[Version comparison data]
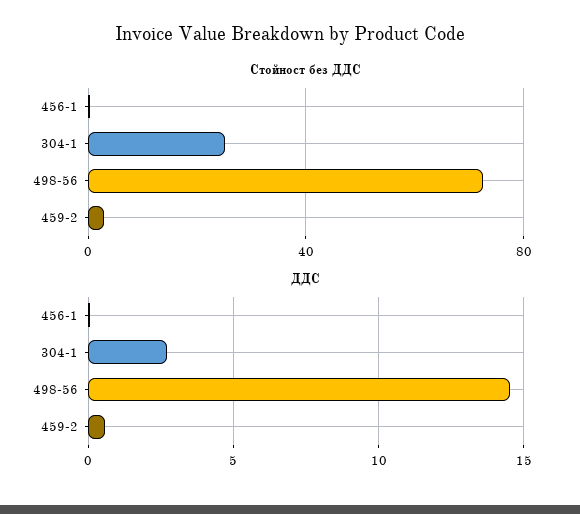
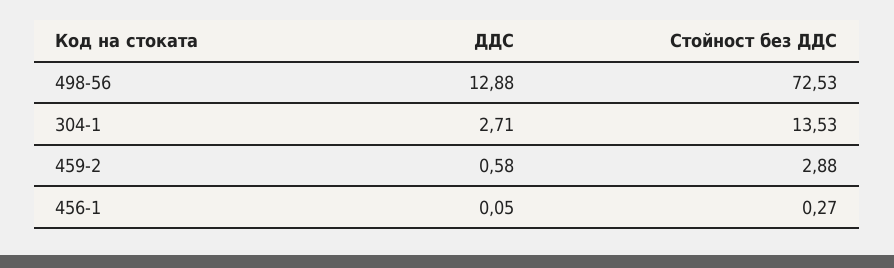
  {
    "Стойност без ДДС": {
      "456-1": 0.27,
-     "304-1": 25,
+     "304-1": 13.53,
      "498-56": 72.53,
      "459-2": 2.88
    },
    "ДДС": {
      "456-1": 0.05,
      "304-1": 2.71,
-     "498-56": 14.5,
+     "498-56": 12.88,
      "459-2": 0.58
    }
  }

WORK INSTRUCTION - Would you write out each record above exactly, with no images?

ANSWER SECTION -
  {
    "Стойност без ДДС": {
      "456-1": 0.27,
-     "304-1": 25,
+     "304-1": 13.53,
      "498-56": 72.53,
      "459-2": 2.88
    },
    "ДДС": {
      "456-1": 0.05,
      "304-1": 2.71,
-     "498-56": 14.5,
+     "498-56": 12.88,
      "459-2": 0.58
    }
  }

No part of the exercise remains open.